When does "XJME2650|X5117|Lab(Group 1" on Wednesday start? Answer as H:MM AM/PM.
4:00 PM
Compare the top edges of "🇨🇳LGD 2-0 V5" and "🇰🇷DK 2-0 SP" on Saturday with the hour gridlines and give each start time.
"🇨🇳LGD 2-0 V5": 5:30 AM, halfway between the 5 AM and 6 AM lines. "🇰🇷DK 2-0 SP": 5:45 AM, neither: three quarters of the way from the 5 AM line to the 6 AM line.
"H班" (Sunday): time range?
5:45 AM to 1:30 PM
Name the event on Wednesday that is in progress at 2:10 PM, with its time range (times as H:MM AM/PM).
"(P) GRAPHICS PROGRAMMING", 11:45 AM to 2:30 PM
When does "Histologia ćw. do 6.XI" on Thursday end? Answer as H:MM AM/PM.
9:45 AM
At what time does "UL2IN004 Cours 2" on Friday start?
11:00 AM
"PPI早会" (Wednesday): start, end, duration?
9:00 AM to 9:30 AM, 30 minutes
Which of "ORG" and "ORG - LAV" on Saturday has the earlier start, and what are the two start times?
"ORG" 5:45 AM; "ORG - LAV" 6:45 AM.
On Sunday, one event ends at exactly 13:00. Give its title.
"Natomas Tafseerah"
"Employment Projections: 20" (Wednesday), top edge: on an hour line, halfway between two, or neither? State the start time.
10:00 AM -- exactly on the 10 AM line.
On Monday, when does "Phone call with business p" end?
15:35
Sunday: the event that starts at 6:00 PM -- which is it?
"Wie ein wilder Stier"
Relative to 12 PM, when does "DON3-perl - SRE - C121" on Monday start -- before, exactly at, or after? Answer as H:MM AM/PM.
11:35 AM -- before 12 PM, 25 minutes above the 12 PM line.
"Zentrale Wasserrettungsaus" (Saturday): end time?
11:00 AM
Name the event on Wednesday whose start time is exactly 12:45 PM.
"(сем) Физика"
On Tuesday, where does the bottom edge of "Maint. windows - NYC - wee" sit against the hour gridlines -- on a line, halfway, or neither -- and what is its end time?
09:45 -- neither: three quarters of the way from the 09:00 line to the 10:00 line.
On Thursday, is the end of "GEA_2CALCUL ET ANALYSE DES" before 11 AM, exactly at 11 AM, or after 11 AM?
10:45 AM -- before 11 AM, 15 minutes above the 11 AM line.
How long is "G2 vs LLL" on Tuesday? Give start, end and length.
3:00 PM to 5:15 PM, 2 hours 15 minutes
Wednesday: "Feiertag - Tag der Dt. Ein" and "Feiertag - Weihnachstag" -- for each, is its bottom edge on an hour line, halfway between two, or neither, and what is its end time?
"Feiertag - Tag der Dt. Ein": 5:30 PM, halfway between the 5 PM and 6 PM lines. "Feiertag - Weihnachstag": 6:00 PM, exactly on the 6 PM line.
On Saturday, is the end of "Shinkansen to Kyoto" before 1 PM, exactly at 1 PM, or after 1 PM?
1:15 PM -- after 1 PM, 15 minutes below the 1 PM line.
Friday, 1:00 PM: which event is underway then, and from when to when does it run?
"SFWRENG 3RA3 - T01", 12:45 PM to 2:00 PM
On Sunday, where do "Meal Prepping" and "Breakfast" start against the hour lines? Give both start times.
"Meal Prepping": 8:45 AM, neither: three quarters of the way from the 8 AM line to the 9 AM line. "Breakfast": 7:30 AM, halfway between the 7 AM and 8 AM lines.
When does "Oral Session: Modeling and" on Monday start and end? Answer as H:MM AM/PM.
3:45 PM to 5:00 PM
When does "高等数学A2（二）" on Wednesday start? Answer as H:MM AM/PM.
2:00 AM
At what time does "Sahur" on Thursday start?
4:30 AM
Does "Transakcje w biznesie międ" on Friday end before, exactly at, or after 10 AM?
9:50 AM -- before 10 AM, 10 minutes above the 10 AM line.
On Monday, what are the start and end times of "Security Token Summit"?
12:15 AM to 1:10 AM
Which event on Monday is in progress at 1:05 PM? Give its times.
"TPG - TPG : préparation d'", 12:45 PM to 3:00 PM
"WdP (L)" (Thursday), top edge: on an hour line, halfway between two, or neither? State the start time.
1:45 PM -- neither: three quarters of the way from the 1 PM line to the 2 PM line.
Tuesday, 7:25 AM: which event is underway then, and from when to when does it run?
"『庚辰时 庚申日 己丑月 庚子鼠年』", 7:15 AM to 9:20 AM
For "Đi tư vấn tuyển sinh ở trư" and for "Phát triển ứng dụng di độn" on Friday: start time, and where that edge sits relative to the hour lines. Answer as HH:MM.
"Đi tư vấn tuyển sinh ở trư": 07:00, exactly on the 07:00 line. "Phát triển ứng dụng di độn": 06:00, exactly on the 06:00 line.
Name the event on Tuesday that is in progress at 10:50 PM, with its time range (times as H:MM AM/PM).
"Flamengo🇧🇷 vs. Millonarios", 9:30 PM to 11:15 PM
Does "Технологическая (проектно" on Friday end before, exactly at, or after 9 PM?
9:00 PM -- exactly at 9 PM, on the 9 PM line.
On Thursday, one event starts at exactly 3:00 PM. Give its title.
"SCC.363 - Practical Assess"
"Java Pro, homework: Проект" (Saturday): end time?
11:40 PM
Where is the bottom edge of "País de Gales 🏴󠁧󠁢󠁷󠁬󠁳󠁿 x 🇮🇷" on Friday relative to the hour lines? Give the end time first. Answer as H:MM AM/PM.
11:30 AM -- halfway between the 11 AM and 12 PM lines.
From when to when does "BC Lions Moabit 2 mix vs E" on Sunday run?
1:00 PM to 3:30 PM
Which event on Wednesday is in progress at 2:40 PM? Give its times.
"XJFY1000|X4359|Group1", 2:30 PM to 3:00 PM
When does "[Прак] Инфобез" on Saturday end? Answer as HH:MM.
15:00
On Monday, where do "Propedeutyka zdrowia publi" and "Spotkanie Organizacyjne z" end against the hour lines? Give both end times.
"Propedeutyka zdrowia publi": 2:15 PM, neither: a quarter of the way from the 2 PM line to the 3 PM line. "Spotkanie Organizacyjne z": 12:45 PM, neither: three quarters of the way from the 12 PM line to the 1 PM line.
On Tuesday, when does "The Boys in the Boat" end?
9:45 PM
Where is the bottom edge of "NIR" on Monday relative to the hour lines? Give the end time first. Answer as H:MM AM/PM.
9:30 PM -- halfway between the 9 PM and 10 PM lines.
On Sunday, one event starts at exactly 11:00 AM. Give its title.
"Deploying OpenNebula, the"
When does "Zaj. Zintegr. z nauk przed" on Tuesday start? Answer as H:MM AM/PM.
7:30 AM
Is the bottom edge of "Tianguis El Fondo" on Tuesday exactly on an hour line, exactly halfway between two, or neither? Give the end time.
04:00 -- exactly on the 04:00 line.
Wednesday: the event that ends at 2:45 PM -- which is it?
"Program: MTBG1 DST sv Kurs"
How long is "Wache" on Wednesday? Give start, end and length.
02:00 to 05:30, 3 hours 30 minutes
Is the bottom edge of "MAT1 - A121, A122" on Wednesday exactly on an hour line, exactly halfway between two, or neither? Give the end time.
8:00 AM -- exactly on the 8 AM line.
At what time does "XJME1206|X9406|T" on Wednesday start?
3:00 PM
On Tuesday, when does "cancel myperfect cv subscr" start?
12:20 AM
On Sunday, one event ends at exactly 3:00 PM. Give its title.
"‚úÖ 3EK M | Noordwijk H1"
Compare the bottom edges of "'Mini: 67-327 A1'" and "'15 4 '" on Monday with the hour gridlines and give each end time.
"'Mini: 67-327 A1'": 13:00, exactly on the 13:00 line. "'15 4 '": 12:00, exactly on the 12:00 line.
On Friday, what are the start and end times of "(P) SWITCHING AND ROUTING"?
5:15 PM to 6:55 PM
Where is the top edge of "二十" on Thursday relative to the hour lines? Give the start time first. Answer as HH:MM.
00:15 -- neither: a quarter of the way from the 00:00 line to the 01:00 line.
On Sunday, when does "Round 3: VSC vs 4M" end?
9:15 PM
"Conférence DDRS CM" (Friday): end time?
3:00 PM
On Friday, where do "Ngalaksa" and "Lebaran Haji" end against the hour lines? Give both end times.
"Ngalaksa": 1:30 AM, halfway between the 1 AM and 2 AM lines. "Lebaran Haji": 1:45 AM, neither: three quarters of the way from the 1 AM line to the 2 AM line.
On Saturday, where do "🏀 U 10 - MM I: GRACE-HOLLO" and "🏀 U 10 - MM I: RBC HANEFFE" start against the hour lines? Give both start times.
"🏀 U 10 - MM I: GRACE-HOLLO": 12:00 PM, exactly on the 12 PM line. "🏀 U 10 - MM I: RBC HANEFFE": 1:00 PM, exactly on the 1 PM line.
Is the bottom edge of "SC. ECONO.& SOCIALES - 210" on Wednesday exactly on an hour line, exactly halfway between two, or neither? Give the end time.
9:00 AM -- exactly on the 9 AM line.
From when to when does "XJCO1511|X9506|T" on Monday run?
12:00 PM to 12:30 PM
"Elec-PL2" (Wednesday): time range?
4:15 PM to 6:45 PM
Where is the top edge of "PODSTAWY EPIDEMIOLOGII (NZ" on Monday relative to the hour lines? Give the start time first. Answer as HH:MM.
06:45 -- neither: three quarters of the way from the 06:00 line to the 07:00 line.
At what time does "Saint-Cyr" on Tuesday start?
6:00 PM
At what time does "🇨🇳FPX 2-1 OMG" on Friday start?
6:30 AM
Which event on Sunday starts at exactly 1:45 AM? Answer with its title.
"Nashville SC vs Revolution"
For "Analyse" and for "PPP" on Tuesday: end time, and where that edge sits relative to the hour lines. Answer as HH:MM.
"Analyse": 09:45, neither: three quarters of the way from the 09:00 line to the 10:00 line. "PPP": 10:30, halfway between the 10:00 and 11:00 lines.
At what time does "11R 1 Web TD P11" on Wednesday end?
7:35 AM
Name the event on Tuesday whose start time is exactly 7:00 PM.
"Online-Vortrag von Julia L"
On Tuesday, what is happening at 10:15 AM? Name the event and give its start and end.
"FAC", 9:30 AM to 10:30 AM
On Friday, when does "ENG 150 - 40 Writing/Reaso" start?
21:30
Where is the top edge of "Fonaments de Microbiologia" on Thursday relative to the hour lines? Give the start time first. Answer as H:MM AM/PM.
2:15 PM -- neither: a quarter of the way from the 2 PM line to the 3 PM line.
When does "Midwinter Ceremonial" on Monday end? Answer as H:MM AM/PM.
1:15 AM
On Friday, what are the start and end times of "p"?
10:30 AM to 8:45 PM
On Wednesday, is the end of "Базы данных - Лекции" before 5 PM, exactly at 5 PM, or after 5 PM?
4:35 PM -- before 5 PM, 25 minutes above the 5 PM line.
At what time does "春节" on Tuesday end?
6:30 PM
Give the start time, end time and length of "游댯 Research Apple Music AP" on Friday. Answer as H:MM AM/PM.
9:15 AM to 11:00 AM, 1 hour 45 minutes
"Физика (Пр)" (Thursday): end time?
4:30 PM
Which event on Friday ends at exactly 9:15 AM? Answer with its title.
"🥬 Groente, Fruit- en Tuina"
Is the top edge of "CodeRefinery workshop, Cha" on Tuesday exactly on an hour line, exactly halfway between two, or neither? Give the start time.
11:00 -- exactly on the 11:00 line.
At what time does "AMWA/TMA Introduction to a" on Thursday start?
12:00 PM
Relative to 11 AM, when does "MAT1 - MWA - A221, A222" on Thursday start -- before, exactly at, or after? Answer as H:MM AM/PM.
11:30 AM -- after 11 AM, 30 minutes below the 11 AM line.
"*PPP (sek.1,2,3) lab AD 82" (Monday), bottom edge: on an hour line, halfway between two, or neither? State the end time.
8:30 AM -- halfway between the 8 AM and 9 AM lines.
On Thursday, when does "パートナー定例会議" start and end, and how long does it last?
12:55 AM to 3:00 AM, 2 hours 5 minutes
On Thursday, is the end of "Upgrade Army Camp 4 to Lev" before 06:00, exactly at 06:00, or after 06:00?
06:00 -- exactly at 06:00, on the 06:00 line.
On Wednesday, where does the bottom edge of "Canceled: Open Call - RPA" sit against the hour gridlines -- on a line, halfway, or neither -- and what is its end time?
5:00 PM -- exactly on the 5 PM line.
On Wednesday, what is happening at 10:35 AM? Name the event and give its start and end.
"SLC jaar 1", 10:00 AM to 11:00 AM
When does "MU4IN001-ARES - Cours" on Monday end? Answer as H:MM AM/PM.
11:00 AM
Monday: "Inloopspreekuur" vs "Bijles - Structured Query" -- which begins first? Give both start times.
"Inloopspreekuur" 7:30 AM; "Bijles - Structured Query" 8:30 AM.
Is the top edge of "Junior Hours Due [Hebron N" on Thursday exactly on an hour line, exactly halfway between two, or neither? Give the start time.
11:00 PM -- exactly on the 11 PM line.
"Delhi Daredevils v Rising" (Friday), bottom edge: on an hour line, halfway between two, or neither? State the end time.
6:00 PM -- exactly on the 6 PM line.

* WHAT TO DO: Starting at the first line of the records and ending at the line that contains "10:00 AM -- exactly on the 10 AM line.", please copy those lines again with every "Wednesday" swapped for "Wed" and nothing else altered.

* REPLY TO THE TASK:
When does "XJME2650|X5117|Lab(Group 1" on Wed start? Answer as H:MM AM/PM.
4:00 PM
Compare the top edges of "🇨🇳LGD 2-0 V5" and "🇰🇷DK 2-0 SP" on Saturday with the hour gridlines and give each start time.
"🇨🇳LGD 2-0 V5": 5:30 AM, halfway between the 5 AM and 6 AM lines. "🇰🇷DK 2-0 SP": 5:45 AM, neither: three quarters of the way from the 5 AM line to the 6 AM line.
"H班" (Sunday): time range?
5:45 AM to 1:30 PM
Name the event on Wed that is in progress at 2:10 PM, with its time range (times as H:MM AM/PM).
"(P) GRAPHICS PROGRAMMING", 11:45 AM to 2:30 PM
When does "Histologia ćw. do 6.XI" on Thursday end? Answer as H:MM AM/PM.
9:45 AM
At what time does "UL2IN004 Cours 2" on Friday start?
11:00 AM
"PPI早会" (Wed): start, end, duration?
9:00 AM to 9:30 AM, 30 minutes
Which of "ORG" and "ORG - LAV" on Saturday has the earlier start, and what are the two start times?
"ORG" 5:45 AM; "ORG - LAV" 6:45 AM.
On Sunday, one event ends at exactly 13:00. Give its title.
"Natomas Tafseerah"
"Employment Projections: 20" (Wed), top edge: on an hour line, halfway between two, or neither? State the start time.
10:00 AM -- exactly on the 10 AM line.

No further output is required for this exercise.